▶ _Exercise_
What lines in the records include the string "วารสารว"? Return each one.

▶ _Recorded information_
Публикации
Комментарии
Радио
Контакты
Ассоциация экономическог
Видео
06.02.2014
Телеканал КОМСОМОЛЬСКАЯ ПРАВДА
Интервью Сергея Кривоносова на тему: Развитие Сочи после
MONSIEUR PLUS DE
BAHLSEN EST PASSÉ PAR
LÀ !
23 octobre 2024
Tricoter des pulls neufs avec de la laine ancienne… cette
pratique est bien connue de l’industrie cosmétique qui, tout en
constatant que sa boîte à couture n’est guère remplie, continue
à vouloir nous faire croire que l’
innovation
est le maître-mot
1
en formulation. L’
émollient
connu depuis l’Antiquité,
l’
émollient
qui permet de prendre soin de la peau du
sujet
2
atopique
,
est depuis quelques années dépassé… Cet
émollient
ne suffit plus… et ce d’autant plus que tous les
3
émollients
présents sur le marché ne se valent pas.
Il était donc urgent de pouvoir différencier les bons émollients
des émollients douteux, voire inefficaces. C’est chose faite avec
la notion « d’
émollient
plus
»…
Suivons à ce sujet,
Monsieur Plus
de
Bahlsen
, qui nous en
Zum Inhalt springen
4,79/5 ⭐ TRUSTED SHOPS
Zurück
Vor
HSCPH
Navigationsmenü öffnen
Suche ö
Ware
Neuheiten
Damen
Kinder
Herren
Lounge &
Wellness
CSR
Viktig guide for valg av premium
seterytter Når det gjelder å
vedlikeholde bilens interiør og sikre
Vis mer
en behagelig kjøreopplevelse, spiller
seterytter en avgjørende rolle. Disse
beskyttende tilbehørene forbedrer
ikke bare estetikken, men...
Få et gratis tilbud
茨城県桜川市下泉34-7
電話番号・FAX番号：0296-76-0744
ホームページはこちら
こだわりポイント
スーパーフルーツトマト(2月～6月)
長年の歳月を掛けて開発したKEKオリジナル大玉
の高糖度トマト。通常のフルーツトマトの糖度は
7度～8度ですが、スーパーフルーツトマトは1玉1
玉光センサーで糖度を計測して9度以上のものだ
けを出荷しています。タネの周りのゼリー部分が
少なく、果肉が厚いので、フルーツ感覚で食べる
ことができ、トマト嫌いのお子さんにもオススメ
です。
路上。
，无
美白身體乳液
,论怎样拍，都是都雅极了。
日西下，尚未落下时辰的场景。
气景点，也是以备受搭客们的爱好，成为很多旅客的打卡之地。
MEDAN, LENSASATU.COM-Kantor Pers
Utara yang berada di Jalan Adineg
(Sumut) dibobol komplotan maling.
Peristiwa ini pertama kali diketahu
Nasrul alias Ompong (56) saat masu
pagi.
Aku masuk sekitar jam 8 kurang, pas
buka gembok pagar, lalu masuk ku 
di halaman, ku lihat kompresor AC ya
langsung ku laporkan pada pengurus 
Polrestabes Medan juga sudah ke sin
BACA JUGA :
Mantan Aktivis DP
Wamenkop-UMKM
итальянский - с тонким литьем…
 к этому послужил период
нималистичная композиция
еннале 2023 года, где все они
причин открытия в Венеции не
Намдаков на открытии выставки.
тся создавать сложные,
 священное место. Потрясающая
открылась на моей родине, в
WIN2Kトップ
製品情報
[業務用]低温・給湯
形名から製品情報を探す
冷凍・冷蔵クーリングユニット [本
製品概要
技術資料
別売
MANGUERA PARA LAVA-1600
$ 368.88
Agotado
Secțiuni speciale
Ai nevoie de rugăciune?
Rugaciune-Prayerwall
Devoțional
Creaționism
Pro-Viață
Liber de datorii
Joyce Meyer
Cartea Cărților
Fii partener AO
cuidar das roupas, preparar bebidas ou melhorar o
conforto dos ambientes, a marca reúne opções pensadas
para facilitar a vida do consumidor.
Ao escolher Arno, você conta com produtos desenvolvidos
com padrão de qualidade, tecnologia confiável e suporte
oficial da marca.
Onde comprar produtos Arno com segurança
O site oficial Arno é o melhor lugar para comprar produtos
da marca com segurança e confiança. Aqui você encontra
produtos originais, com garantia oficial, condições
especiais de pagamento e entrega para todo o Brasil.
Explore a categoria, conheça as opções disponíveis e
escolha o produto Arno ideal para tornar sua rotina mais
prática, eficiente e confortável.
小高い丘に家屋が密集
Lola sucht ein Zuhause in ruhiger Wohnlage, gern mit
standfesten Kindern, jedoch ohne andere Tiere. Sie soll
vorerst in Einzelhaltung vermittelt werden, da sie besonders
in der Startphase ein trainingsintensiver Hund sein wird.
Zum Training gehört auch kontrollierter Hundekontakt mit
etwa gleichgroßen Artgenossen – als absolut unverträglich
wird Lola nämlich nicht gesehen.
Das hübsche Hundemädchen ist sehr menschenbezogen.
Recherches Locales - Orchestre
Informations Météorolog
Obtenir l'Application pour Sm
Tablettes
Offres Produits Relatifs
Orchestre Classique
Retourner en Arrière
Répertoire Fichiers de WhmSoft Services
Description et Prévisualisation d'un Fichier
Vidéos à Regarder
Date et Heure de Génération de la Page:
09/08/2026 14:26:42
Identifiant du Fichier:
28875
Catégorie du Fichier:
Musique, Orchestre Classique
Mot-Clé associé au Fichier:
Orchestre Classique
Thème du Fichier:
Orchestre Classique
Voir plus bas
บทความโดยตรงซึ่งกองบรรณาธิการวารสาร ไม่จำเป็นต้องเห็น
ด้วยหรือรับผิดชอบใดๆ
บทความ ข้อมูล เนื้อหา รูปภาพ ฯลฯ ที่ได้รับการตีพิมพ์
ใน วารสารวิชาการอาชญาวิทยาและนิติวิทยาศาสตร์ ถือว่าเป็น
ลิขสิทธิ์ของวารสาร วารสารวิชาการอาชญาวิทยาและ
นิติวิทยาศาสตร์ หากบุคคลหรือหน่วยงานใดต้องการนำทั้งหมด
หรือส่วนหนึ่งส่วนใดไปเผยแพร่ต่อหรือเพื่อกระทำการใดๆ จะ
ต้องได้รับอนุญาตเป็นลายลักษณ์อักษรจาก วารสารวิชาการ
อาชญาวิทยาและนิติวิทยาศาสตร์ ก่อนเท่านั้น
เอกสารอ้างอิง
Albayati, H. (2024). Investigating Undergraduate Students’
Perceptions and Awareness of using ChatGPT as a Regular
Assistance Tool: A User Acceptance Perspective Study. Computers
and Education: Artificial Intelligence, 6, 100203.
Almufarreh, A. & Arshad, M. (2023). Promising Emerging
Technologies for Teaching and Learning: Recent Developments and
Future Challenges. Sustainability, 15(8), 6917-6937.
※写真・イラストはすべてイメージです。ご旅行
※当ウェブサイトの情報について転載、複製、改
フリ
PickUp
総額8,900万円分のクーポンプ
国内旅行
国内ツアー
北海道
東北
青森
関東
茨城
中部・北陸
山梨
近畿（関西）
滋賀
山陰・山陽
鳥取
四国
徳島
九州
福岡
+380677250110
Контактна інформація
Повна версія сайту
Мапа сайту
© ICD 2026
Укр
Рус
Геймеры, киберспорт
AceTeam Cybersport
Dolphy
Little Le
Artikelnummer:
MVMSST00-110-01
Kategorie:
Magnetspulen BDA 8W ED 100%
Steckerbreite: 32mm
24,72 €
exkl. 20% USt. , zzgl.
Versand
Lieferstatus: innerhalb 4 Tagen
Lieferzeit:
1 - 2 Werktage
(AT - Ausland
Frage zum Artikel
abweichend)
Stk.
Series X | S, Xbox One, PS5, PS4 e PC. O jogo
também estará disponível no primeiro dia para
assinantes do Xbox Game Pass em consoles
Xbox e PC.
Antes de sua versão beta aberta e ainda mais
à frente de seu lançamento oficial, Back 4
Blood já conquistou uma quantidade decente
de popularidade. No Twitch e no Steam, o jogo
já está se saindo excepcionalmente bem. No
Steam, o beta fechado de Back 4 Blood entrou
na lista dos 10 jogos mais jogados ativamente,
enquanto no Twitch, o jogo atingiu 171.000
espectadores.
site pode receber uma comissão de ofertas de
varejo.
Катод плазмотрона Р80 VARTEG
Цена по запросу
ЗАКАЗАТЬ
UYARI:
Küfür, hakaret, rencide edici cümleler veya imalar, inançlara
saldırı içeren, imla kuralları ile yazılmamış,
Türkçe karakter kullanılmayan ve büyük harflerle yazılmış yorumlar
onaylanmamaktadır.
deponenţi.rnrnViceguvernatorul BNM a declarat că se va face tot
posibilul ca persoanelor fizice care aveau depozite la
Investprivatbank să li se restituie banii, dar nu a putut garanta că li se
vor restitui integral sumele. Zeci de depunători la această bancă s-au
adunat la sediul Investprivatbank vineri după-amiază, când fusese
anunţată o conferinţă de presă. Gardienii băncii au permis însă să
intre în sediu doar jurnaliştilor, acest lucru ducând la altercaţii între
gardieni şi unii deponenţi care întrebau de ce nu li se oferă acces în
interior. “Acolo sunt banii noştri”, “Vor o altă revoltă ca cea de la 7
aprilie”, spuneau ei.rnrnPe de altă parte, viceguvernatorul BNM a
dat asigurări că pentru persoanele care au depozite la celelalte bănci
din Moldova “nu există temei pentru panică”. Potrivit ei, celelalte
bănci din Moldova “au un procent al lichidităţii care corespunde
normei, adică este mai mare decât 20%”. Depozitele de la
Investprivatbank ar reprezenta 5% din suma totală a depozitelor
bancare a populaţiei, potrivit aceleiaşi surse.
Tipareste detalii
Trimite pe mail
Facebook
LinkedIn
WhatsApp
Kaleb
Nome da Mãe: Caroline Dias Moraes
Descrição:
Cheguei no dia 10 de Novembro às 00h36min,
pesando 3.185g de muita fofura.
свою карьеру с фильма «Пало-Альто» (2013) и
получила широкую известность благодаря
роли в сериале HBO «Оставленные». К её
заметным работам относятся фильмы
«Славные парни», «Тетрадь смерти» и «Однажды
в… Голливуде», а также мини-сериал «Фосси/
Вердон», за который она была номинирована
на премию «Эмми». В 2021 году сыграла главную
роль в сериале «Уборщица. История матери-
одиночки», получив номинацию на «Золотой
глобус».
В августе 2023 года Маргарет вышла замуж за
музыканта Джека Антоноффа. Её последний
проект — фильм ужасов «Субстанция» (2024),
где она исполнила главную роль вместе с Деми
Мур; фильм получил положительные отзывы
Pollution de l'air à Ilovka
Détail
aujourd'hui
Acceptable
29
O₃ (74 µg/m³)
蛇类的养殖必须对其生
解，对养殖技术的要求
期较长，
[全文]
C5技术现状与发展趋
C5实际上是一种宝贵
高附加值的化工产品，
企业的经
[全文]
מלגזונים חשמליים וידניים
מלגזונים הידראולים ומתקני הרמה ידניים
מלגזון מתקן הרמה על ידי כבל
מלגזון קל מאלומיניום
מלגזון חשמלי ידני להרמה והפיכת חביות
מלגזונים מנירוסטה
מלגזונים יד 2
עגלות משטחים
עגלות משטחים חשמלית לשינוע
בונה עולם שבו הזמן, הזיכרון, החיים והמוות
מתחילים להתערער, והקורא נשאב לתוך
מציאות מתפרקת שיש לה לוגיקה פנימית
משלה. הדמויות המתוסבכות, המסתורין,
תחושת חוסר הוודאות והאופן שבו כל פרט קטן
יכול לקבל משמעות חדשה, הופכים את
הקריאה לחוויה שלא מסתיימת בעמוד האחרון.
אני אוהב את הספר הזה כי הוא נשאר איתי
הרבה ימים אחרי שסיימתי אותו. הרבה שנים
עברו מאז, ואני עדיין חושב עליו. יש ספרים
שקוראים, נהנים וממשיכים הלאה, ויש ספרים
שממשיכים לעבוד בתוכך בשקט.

▶ _Answer for this exercise_
ใน วารสารวิชาการอาชญาวิทยาและนิติวิทยาศาสตร์ ถือว่าเป็น
ลิขสิทธิ์ของวารสาร วารสารวิชาการอาชญาวิทยาและ
ต้องได้รับอนุญาตเป็นลายลักษณ์อักษรจาก วารสารวิชาการ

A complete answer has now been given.